Present-day Mars is extremely cold and dry environment with no liquid water on surface. However, it is thought that ancient Mars had an ocean in the lowlands of the northern hemisphere about 4.0 to 3.8 billion years ago. Evidence for this is the presence of fluvial landforms such as outflow channels, and deltaic landforms formed at the river mouths similar to those on Earth. There have been several previous studies on Martian delta such as Di Achille and Hynek (2010), which examined the distribution of deltas connected to inflow and outflow rivers. However, there have been few studies examining the relationship between the global distribution of delta geomorphology and their formational mechanisms based on the experimental studies. In this study, we explored the distributions of Martian deltas and classified them by morphology. In addition, we compared the morphology of Martian deltas with the experimental results which investigated variations in delta shape based on changes in sea-levels and sediment discharges, and considered under what conditions each morphology of deltas was formed.

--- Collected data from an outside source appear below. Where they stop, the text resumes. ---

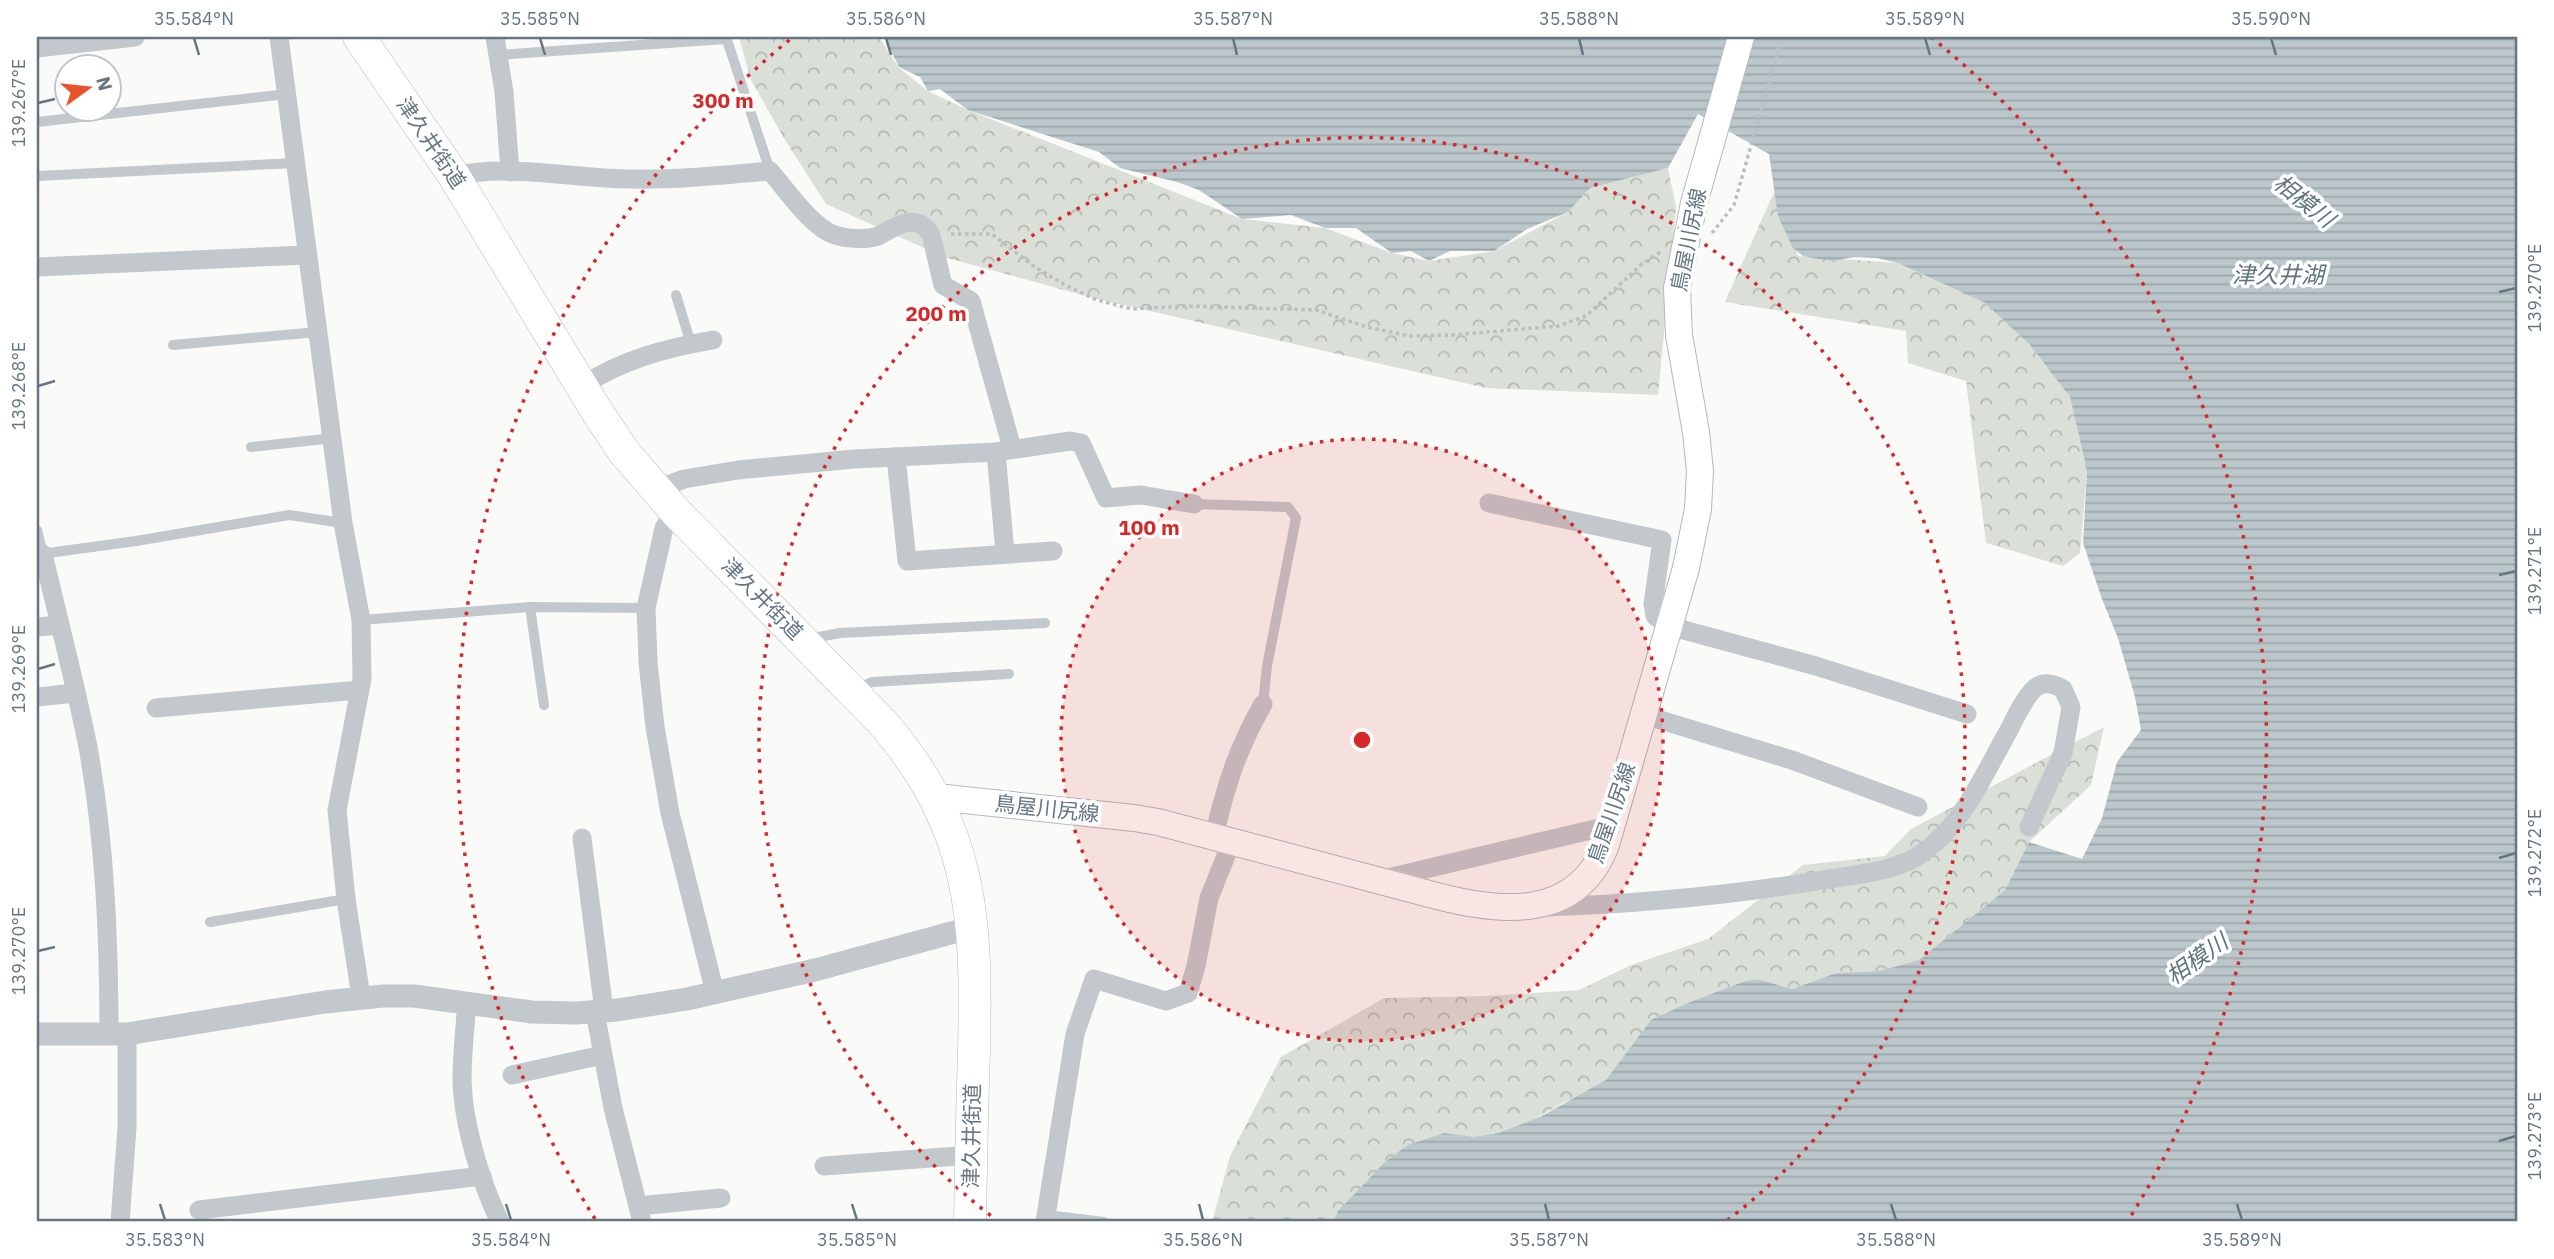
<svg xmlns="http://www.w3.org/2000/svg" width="2554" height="1259" font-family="'IBM Plex Sans','Noto Sans JP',sans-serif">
<defs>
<pattern id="forest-crowns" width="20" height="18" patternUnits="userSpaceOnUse" patternTransform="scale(1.75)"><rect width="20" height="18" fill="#dadfd7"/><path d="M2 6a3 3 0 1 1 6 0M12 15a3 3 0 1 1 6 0" fill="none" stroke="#b4b9b4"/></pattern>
<pattern id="water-rules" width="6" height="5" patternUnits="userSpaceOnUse" patternTransform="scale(1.75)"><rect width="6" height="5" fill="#bbc7cb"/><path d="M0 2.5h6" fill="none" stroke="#9ca6aa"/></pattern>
</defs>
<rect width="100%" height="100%" fill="#fafaf8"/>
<g fill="url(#forest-crowns)">
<path d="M739,37H879L899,68L928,91L968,110L1242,219L1325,228L1392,253L1429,261L1494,251L1568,212L1590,188L1668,168L1676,207L1658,395L1486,388L1093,298L944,257L826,204L785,140L751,80Z"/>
<path d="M1775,190L1798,256L1898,263L1985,303L2030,345L2070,397L2087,471L2080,553L2063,566L1986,543L1966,381L1908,363L1906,331L1725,302Z"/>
<path d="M2104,727L2091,785L2029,842L2005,890L1919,960L1879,971L1836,973L1792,989L1758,979L1745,981L1690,1002L1607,1085L1563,1103L1500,1139L1336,1222H1212L1230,1156L1281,1057L1384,998L1488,996L1579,990L1631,965L1708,939L1803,865L1885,856L1911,829Z"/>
</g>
<path fill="url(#water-rules)" d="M884,37H2517V1222H1333L1338,1211L1386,1161L1408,1145L1444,1133L1474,1137L1499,1133L1540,1117L1606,1080L1651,1020L1690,1002L1745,981L1758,979L1792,989L1836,973L1879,971L1919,960L2005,890L2029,842L2082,859L2102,818L2117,762L2141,730L2135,697L2118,638L2102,599L2083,543L2087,471L2070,397L2030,345L1985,303L1898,263L1877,258L1854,257L1833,261L1813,258L1803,256L1793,248L1778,216L1769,154L1698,114L1668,168L1590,188L1568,212L1527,229L1494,251H1450L1429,261L1411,251L1392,253L1356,228H1325L1291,215L1242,219L1199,190L1177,182L1120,168L1099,152L968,110L940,89L928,91L920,77L899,67Z"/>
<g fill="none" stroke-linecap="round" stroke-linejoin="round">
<g stroke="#b3babf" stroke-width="28">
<path id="secondary" d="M936,797L1134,818L1158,822L1437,896C1502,913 1577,920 1606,845L1686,568L1698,509L1700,471L1696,432L1679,335L1677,288L1694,203L1741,37"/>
</g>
<g stroke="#b4b9bd" stroke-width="33">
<path id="trunk" d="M359,37L454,176L598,413L624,452L675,511L883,723C974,829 977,919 974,1052C972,1109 971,1165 970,1222"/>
</g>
<g stroke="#bbbfc2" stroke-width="3.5" stroke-dasharray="3.5 3.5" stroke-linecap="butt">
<path d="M1712,233L1734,205L1782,37"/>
<path d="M951,234H992L1032,265L1065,285L1097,300L1132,309L1188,306L1316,310L1367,327L1410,336L1452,335L1558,326L1586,316L1642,264L1662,251"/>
</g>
<g stroke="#c3c8cc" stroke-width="10">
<path d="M726,37L770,171"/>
<path d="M498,55L726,39"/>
<path d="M37,122L287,94"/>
<path d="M37,176L295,163"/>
<path d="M676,295L691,344"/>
<path d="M173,345L318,332"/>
<path d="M251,447L333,438"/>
<path d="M1194,504L1288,507L1296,518L1267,666L1263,704"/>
<path d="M37,530L43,554"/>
<path d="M41,554L136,541L289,515L343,523"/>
<path d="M530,607L544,705"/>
<path d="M361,620L530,607L646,608"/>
<path d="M810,642L819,637L840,633L1045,623"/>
<path d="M856,689L872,682L1009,674"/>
<path d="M210,922L346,899"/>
<path d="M1047,1215L1104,1222"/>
</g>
<g stroke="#c3c8cc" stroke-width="19">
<path d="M279,37L343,523L361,620L362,679L337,810L346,899L361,997"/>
<path d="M495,37L504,92L510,172"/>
<path d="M37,48L135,37"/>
<path d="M454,176C508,163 575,179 631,179C677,180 724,175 770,171C786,189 812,228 835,235C847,239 867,240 878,236C894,228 915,211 930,233C932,236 941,278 943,285L971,301L1012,448"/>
<path d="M37,267L306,255"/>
<path d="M582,386C622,360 665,348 713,340"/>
<path d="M996,452L1005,553"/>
<path d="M896,457L907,561L1053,551"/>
<path d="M655,490L684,479L738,470L854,459L996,452L1070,441L1081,443L1106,498L1141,495L1194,504"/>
<path d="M1489,503L1662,540L1653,604L1655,616L1669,626L1816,666L1967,714"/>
<path d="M675,511L664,528L646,608L648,662L655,727L670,813L715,993"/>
<path d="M43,554C58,618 75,682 88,747C105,842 109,939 109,1035"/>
<path d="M37,627L59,625"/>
<path d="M37,697L75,693"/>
<path d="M156,708L359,690"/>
<path d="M1644,715L1792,760L1918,807"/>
<path d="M1214,836C1226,785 1237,750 1263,704"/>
<path d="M582,838L604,1011"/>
<path d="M1379,880L1612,825"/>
<path d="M1544,907C1639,904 1735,895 1829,879C1860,874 1900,871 1925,851C1965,821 1985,772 2009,730C2015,718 2027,692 2038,686C2047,681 2056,685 2063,689L2071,707L2063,753L2029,827"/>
<path d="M467,1003C465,1028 462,1054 462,1080C463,1124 481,1183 500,1222"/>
<path d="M595,1012L613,1108L642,1222"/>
<path d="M512,1075L602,1055"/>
<path d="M824,1166L971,1155"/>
<path d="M638,1206L721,1198"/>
<path d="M199,1210L482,1176"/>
<path d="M120,1222L127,1128V1034"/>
<path d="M1045,1222L1075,1034L1094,979L1166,1001L1188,993L1196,966L1209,898L1232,841"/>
</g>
<path stroke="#c3c8cc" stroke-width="23" d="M37,1034H127L325,1002L383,996H414L532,1012L576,1013L617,1010L687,999L815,970L973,927"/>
<use href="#secondary" stroke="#fff" stroke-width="26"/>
<use href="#trunk" stroke="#fff" stroke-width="32"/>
</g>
<path fill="none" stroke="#647683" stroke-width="2.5" d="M194,38L199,55M540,38L545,55M886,38L891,55M1233,38L1237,55M1579,38L1583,55M1925,38L1930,55M2271,38L2276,55M38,103L55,99M2499,292L2516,288M38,386L55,381M2499,575L2516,571M38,669L55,664M2499,858L2516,853M38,951L55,947M2499,1141L2516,1136M160,1204L165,1220M506,1204L511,1220M852,1204L857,1220M1199,1204L1203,1220M1545,1204L1549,1220M1891,1204L1896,1220M2237,1204L2242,1220"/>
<circle cx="1362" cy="740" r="301" fill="#d62828" fill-opacity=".12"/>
<g fill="none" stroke="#d62828" stroke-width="3.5" stroke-dasharray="3.5 7">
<circle cx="1362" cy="740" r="301"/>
<path d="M999 1222A603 603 0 1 1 1725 1222"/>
<path d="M595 1219A904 904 0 0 1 793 37M1931 37A904 904 0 0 1 2129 1219"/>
</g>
<g text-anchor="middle" stroke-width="7" stroke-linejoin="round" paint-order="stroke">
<g font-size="21" fill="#647683" stroke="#fff">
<text transform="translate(431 143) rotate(56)" y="7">津久井街道</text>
<text transform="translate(1689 240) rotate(-79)" y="7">鳥屋川尻線</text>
<text transform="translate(762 599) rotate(45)" y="7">津久井街道</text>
<text transform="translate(1047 809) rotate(6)" y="7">鳥屋川尻線</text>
<text transform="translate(1612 813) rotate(-71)" y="7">鳥屋川尻線</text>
<text transform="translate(972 1136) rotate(-89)" y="7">津久井街道</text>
</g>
<g font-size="23" font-style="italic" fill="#5f757c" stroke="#fff">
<text transform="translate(2304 201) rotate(38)" y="8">相模川</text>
<text x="2278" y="283">津久井湖</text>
<text transform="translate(2197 959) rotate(-35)" y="8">相模川</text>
</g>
</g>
<circle cx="1362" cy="740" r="10" fill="#d62828" stroke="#fff" stroke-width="3.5"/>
<g font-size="21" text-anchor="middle" font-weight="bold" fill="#d62828" stroke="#fff" stroke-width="7" stroke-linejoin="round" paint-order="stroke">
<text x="723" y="108">300 m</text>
<text x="936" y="321">200 m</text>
<text x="1149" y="535">100 m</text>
</g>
<rect width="2554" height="1259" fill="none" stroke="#ffffff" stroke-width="77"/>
<g transform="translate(88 88) rotate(75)"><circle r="33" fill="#ffffff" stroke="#c1c8cd" stroke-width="2"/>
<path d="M0-5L12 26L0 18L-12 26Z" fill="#e7542b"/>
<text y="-10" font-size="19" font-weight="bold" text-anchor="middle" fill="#647683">N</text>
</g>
<rect x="38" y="38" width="2478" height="1182" fill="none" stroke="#647683" stroke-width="2.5"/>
<g font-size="18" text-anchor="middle" fill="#647683">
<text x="194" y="25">35.584°N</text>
<text x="540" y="25">35.585°N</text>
<text x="886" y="25">35.586°N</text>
<text x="1233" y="25">35.587°N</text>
<text x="1579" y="25">35.588°N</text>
<text x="1925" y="25">35.589°N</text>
<text x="2271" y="25">35.590°N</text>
<text transform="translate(19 103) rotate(-90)" y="6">139.267°E</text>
<text transform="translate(2535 288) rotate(-90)" y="6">139.270°E</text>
<text transform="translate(19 386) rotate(-90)" y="6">139.268°E</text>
<text transform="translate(2535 571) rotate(-90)" y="6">139.271°E</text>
<text transform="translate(19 669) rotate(-90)" y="6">139.269°E</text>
<text transform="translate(2535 853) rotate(-90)" y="6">139.272°E</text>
<text transform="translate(19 951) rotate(-90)" y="6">139.270°E</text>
<text transform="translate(2535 1136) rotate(-90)" y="6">139.273°E</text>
<text x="165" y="1246">35.583°N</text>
<text x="511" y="1246">35.584°N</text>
<text x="857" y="1246">35.585°N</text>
<text x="1203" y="1246">35.586°N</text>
<text x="1549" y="1246">35.587°N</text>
<text x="1896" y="1246">35.588°N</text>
<text x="2242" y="1246">35.589°N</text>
</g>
</svg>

We explored the delta geomorphology around the dichotomy boundary which are interpreted as the coastlines of ancient Mars, using CTX, THEMIS, and HiRISE images by ArcGIS software. The deltas were classified into five types based on its morphology, such as bird-foot, fan, stepped, and lobe, and the distribution of each types were plotted. The altitude profiles of each deltas were created from CTX DEM. The delta morphologies were then compared with the experimental results, and the formational mechanisms of each delta were discussed. Deltas were widely found around dichotomy boundary, and the five deltas were distributed at slightly different elevations. On the other hand, delta was not found around dichotomy boundary at 80°W to 140°W and in the area where is located more north of dichotomy boundary. The former one is in the Tharsis volcanic zone, and the latter one is an area of Amazonian sediments, where the delta cannot be formed.
Next, we compared the delta morphology with experimental results. We found that the stepped deltas were similar to those of an experiment simulating sea-level rise (Muto and Steel, 2001, Geology), suggesting that they were formed by transgression. Some of the stepped deltas also have channels near the delta distal part, similar to the results of the sea-level fall experiment (Muto and Steel, 2004, Geology). Therefore, it is interpreted that the proximal part of the delta was formed by sea-level rise, then regression happened under non-sediment-supplied environment. Thereafter, the distal part of the delta with channels may be formed due to the regression under a sediment-supplied conditions. On the other hand, the lobe delta is similar to the experimental results of sea-level fall (Muto et al., 2016, Sedimentology), suggesting that it was formed by regression. This is consistent with the interpretation based on stratigraphic analysis from a previous study (Fawdon et al., 2018, EPSL) on the same deltaic landform.
We also note that the stepped deltas, which are thought to have formed during the transgressive process, are distributed at higher elevations than the lobe and bird-foot deltas, which are thought to have formed during the regression process. The latter one can be formed during the large-scale regression process during the Late Hesperian period when Martian surface water disappeared. We are now conducting to quantitatively evaluate sea-level change on ancient Mars by more detailed topographic analysis and comparing with the sea-level changes in the experimental setting, taking into account the scaling law factors.